Tarefas a realizar
[1] No texto sobre o estatuto da APUFSC, qual quórum a nova proposta estatutária suprime?
[2] Transcreva fielmente o trecho do texto sobre o estatuto da APUFSC que vai de "2. A pouca clareza" até "Geral Extraordinária (AGE).", incluindo este último.

======== Trecho da página

Reforma ou Golpe: a quem interessa abolir o quórum mínimo da Assembleia Geral?

As propostas de mudanças em curso no Estatuto da APUFSC ¹ tem o potencial de desfigurar nosso sindicato criando um precedente perigoso que pode reproduzir na APUFSC a triste realidade de outros sindicatos onde uma minoria usa as Assembléias Gerais para monopolizar o sindicato sob a falsa premissa de que tem legitimidade para isso. De fato, há dois itens na nova proposta estatuária que evidenciam esse perigo que são,

 

1. A supressão do quórum de 5% da Assembléia Geral Ordinária

 

2. A pouca clareza do formato a ser seguido na  Assembléia Geral Extraordinária  que trata de mudanças no estatuto da APUFSC.

 

Na dinâmica sindical, a Assembléia Geral (AG) é concebida para ser o “espaço” das deliberações coletivas e comporta dois tipos, diferindo tanto pelo seu formato quanto pela sua finalidade, que são: a Assembléia Geral Ordinária (AGO) e a Assembléia Geral Extraordinária (AGE).

================
======== Dados fornecidos

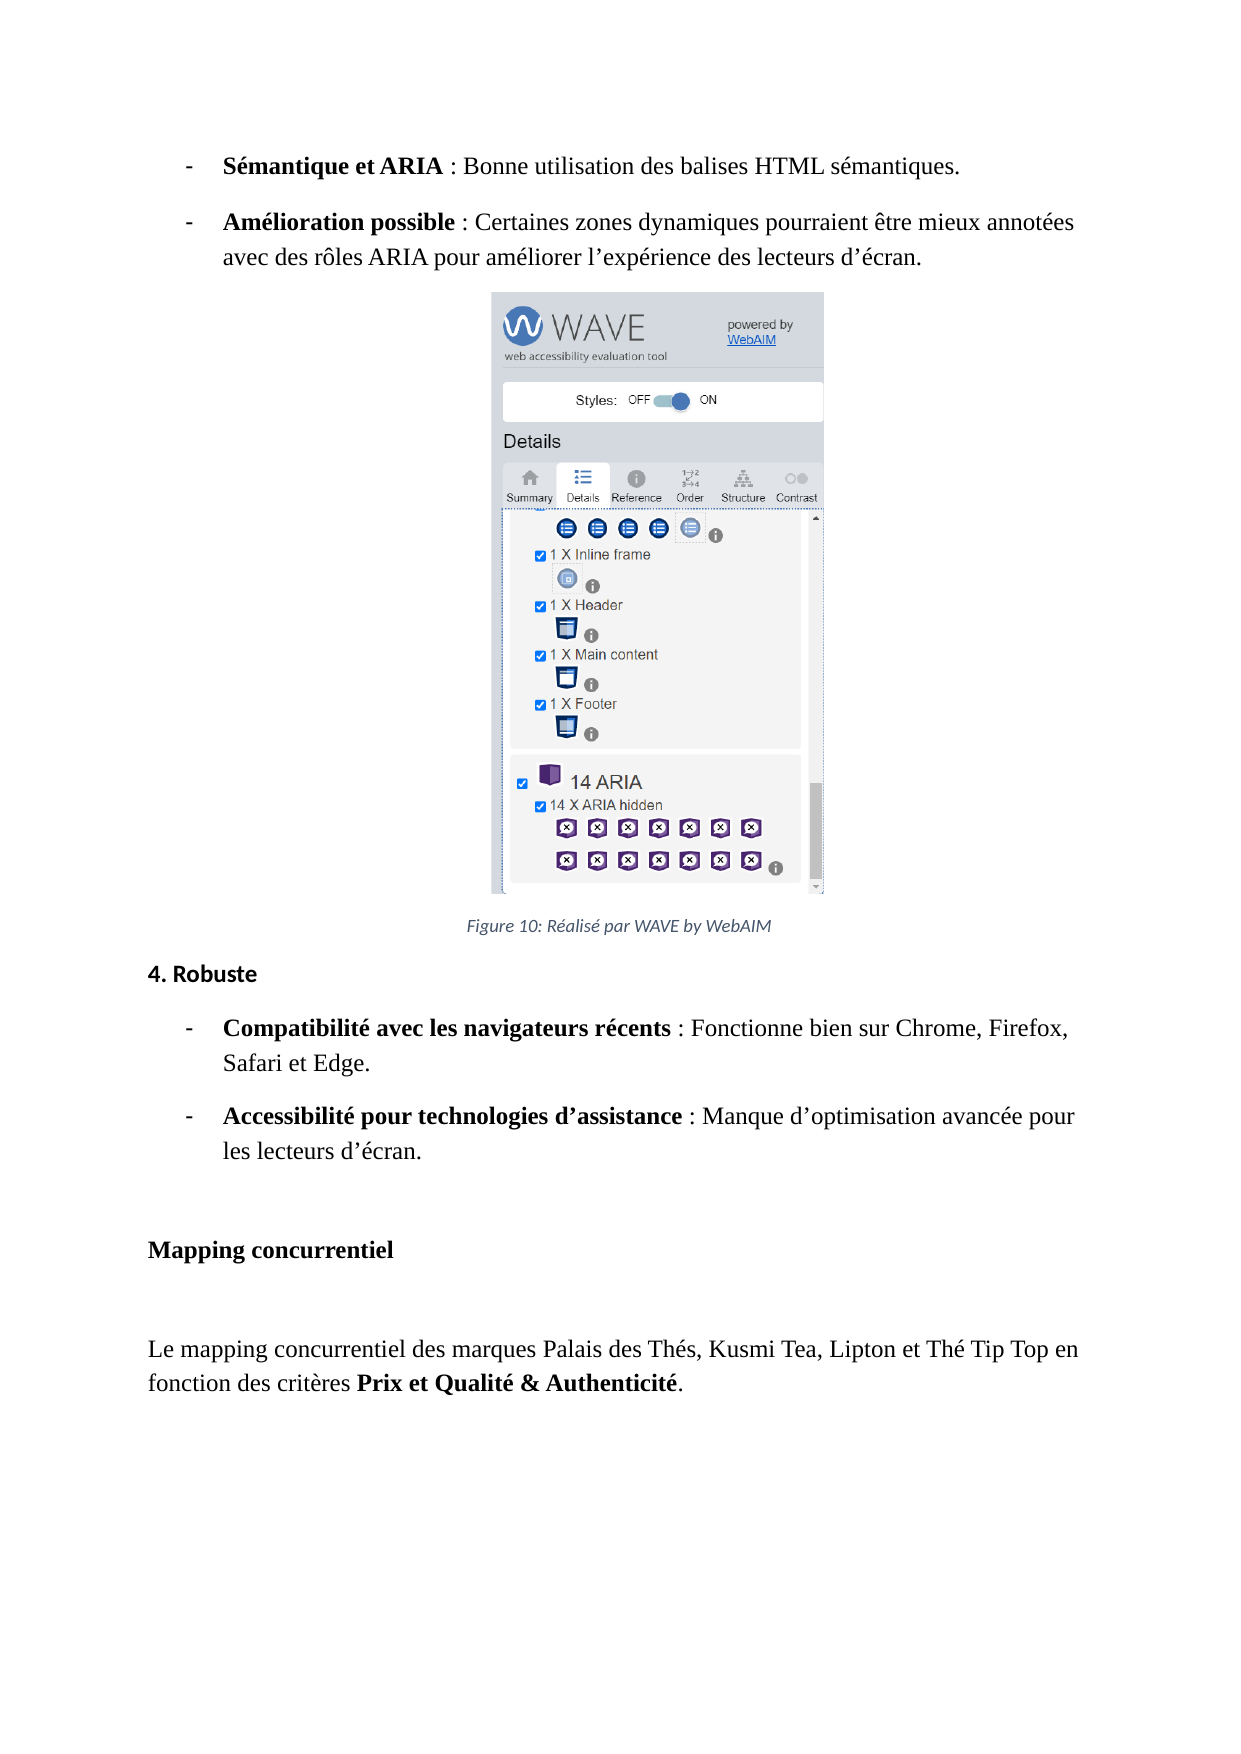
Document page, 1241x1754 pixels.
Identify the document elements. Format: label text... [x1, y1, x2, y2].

================

Respostas
[1] O quórum de 5% da Assembléia Geral Ordinária.

[2]
2. A pouca clareza do formato a ser seguido na  Assembléia Geral Extraordinária  que trata de mudanças no estatuto da APUFSC.

 

Na dinâmica sindical, a Assembléia Geral (AG) é concebida para ser o “espaço” das deliberações coletivas e comporta dois tipos, diferindo tanto pelo seu formato quanto pela sua finalidade, que são: a Assembléia Geral Ordinária (AGO) e a Assembléia Geral Extraordinária (AGE).